---------- Document text

HISTORICAL AIR QUALITY DATA
Source: US Department of State Air Quality Monitoring Program (http://stateair.net/)
- PM 2.5 concentration levels which indicate air quality for five different cities in China
- Each dataset spans one year and concentration measurements are recorded hourly every day
- We selected 2016 for our analysis because our mobile activity and mask sales data is also within that year, so our research is narrowed into this time frame.
BACKGROUND
PM2.5 refers to atmospheric particulate matter (PM) that have a diameter of less than 2.5 micrometers, which is about 3% the diameter of a human hair.
Since they are so small and light, fine particles tend to stay longer in the air than heavier particles. This increases the chances of humans and animals inhaling them into the bodies. Owing to their minute size, particles smaller than 2.5 micrometers are able to bypass the nose and throat and penetrate deep into the lungs and some may even enter the circulatory system. Studies have found a close link between exposure to fine particles and premature death from heart and lung disease. Fine particles are also known to trigger or worsen chronic disease such as asthma, heart attack, bronchitis and other respiratory problems.

--------------------
---------- Material supplied

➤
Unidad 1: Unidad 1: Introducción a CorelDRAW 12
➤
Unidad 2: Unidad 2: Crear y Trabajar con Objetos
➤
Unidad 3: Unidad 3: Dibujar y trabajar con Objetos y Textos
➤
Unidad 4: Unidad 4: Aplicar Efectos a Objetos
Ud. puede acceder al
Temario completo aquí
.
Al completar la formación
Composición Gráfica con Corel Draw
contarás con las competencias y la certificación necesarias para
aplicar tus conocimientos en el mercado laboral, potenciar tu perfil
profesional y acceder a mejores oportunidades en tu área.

--------------------
---------- Material supplied

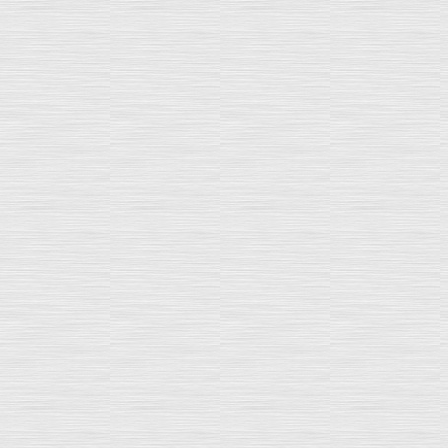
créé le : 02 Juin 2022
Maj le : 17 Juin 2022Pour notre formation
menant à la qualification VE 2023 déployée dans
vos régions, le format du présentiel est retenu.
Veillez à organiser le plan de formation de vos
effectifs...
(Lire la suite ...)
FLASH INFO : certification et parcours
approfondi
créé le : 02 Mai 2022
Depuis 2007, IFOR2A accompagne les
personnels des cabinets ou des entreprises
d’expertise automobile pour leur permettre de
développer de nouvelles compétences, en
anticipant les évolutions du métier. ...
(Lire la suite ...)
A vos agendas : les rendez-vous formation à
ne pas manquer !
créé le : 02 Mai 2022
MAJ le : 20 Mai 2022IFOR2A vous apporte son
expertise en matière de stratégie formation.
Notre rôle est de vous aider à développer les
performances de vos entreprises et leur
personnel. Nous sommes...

--------------------
---------- Material supplied

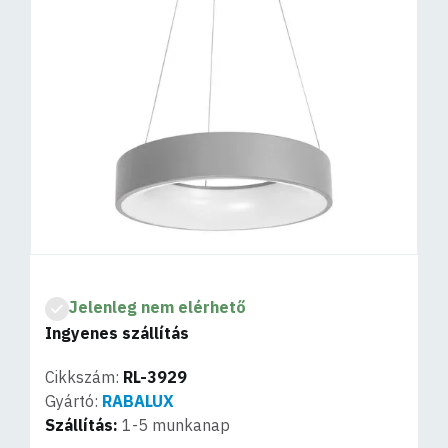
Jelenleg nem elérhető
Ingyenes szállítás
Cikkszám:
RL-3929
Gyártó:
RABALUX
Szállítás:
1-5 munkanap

--------------------

→ Tasks to carry out:
1. In the air quality text, what fraction of a human hair's diameter is a PM2.5 particle said to be?
2. Rewrite the stretch of the air quality text from "HISTORICAL AIR QUALITY" through "a human hair.", substituting "microns" for "micrometers".

→ Task-by-task outputs:
1. About 3% of the diameter of a human hair.

2.
HISTORICAL AIR QUALITY DATA
Source: US Department of State Air Quality Monitoring Program (http://stateair.net/)
- PM 2.5 concentration levels which indicate air quality for five different cities in China
- Each dataset spans one year and concentration measurements are recorded hourly every day
- We selected 2016 for our analysis because our mobile activity and mask sales data is also within that year, so our research is narrowed into this time frame.
BACKGROUND
PM2.5 refers to atmospheric particulate matter (PM) that have a diameter of less than 2.5 microns, which is about 3% the diameter of a human hair.